Since we classified healthcare worker collected specimens as the gold-standard diagnostic accuracy was presumed to be 100%. For CT the healthcare worker collected sensitivity ranged between 50 and 100%, while specificity was 88 and 99.2%; for MG sensitivity ranged between 97 and 100%, while specificity was 88 and 100%; NG sensitivity ranged between 40 and 97%, while specificity was 88 and 100%; and TV sensitivity ranged between 96 and 100%, while specificity was 88 and 100%.

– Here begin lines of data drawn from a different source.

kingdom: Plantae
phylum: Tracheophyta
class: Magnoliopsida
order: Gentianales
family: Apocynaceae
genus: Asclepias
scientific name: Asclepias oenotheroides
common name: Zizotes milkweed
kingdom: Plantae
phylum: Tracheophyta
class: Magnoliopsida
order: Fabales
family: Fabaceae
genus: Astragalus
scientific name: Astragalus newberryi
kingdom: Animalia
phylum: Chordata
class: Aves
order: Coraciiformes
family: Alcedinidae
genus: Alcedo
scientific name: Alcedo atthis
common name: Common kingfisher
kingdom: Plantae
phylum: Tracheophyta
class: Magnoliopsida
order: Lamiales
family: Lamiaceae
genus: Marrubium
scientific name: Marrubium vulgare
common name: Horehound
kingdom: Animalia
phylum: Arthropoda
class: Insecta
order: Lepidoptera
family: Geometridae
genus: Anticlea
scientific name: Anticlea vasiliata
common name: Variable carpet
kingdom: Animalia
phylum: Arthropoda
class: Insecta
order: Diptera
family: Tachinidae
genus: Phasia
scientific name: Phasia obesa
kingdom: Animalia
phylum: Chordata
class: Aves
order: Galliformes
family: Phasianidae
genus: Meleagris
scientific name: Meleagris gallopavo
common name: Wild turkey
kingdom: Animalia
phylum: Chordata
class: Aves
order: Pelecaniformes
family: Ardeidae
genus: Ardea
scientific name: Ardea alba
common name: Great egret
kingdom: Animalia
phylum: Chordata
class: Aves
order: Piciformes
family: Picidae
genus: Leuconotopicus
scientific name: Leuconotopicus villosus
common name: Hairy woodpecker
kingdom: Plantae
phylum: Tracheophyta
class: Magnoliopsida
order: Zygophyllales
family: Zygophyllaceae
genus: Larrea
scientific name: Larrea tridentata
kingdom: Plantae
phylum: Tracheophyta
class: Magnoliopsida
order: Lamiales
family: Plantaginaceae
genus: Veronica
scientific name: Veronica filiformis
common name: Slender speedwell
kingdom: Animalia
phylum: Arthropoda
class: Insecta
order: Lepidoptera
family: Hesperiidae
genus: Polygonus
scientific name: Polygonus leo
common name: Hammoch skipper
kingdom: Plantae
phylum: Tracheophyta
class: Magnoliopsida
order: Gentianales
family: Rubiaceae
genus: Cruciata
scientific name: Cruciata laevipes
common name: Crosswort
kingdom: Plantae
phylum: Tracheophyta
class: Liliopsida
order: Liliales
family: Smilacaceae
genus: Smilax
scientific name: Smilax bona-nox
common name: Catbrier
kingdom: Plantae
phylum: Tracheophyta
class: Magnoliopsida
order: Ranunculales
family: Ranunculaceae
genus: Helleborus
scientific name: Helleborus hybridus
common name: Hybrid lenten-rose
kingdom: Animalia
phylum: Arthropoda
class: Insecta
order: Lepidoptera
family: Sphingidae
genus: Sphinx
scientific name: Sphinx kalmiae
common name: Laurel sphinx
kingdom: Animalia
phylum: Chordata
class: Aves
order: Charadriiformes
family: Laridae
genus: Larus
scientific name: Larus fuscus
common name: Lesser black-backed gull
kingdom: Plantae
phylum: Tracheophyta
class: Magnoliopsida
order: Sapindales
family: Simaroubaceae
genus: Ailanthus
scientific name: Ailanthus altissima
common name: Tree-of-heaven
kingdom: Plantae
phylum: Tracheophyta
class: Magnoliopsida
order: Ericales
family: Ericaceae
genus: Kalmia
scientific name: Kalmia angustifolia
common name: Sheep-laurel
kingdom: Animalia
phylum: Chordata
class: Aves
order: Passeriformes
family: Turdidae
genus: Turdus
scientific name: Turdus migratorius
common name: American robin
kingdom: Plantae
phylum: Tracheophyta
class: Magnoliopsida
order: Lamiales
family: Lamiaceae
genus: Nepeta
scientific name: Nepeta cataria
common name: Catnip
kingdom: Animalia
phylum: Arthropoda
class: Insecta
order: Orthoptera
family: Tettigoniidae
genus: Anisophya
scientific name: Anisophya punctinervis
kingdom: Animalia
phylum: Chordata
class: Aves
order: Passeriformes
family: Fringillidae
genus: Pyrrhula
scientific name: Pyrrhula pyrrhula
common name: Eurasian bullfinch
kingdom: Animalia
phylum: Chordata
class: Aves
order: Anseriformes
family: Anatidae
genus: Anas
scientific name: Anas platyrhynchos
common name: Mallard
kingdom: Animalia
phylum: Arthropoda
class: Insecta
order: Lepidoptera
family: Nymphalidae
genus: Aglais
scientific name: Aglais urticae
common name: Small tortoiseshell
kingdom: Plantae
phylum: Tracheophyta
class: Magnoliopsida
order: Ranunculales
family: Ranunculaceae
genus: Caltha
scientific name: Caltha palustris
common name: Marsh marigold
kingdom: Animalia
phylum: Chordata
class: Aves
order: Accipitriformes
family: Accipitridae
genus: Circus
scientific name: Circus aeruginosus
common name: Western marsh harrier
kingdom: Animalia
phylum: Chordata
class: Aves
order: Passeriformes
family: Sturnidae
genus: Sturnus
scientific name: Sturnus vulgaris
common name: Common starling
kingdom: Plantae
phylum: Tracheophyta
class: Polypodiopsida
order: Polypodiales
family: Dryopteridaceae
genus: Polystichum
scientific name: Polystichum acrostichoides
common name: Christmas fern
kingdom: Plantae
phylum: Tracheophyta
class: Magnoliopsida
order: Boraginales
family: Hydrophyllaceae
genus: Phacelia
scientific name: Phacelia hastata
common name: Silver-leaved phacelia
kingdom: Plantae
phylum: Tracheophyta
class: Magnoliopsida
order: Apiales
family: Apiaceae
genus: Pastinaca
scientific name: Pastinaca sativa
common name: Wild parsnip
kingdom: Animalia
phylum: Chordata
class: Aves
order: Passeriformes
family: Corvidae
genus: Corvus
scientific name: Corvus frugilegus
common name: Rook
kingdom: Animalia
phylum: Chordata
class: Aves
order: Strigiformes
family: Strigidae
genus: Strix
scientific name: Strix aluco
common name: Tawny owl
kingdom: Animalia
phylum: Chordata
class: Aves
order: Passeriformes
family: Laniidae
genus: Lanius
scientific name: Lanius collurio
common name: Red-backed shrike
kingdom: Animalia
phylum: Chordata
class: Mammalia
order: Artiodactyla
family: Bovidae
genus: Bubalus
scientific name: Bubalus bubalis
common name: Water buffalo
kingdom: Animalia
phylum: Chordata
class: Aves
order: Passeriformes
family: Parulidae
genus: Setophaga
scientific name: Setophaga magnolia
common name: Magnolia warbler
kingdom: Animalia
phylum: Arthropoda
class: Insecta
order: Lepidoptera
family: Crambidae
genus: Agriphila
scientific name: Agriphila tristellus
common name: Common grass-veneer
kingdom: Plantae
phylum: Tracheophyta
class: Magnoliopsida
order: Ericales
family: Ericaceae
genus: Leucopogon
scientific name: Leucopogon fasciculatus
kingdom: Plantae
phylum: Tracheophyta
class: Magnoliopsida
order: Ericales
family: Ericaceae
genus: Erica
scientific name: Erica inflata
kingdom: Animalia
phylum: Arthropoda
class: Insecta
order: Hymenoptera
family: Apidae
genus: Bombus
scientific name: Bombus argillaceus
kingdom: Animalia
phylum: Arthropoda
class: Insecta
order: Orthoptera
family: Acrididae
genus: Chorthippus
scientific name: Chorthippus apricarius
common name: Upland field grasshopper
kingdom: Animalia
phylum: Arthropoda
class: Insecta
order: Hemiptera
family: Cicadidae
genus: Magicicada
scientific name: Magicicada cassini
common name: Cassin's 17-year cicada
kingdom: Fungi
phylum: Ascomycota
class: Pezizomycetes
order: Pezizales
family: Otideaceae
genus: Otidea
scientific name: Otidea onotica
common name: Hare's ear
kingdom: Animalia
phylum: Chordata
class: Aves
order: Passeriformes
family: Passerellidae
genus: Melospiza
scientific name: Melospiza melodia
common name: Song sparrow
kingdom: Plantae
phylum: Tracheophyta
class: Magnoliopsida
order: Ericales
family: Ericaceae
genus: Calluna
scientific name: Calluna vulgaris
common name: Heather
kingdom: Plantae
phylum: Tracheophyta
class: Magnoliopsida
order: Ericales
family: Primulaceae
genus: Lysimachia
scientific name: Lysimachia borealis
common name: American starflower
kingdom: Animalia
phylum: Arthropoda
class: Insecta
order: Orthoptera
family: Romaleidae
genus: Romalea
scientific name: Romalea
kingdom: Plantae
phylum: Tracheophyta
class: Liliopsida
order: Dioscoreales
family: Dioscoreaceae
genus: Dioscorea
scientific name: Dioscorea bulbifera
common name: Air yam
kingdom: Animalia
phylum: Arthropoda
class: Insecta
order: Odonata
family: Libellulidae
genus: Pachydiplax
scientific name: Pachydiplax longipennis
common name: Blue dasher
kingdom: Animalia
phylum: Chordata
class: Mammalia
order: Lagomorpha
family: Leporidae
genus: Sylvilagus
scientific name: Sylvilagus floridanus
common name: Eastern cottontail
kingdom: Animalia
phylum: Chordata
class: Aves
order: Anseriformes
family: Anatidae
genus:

The results indicate that self-collected specimens are a comparative alternative to healthcare worker collected specimens for STI testing. This is in keeping with previous studies that advocate for the use of self-sampling interventions as alternative tools to enable and promote screening of STIs even in asymptomatic patients and resource- limited settings15,39. These findings have important implications for STI testing, particularly in settings where access to healthcare workers may be limited or where stigma and embarrassment may prevent individuals from seeking testing.

Limitations

The lack of eligible studies for syphilis and insufficient study data for meta-analysis in HPV limits the comprehensiveness of the review. There was significant heterogeneity among included studies, likely due to varying specimen collection and testing methods, which introduced variability and challenges with generalizability of the findings. Despite efforts to minimise bias during data analysis, the use of convenience sampling in most studies introduced potential bias in patient selection. Assuming the accuracy of the gold standard of healthcare worker-collected specimens may not fully capture variability in sensitivity and specificity among these samples. Conversely, the wide range of sensitivity and specificity values across individual studies underscores the complexity of interpreting overall diagnostic accuracy. Lastly, it is important to consider that the findings of this study may not be generalizable to resource-limited settings where access to healthcare workers and testing facilities differs.

Conclusion

This study presents evidence of the accuracy of self-collected specimens when used to diagnose STIs in females. The meta-analysis findings highlight that the diagnostic accuracy of self-collected specimen to diagnose STIs in females is comparable with that of healthcare worker collected specimens. When considering the global burden of STIs on the public health system, such findings are an indication of how self-sampling for STI diagnosis could be used to improve STI management services across the globe. Although much evidence exists on the use of this intervention in high-income countries22, the researchers hope that the findings of this study will capture the attention of governments in LIMCs and cause them to see their need for it. Furthermore, the potential of self-sampling interventions to improve screening of asymptomatic STIs must be recognized and utilized as a tool to fulfil goal 3 of the sustainable development goals which is targeted at treating and improving access to quality healthcare for all people across the globe. The study is limited in that the investigation of diagnostic accuracy of self-collected specimens was only conducted on females. Therefore, the findings are not representative of self-collected specimens among a broader and more diverse population. We, therefore, recommend a future study to investigate the accuracy of self-collected specimens for diagnosing a wide range of STIs in a more diverse and broader population.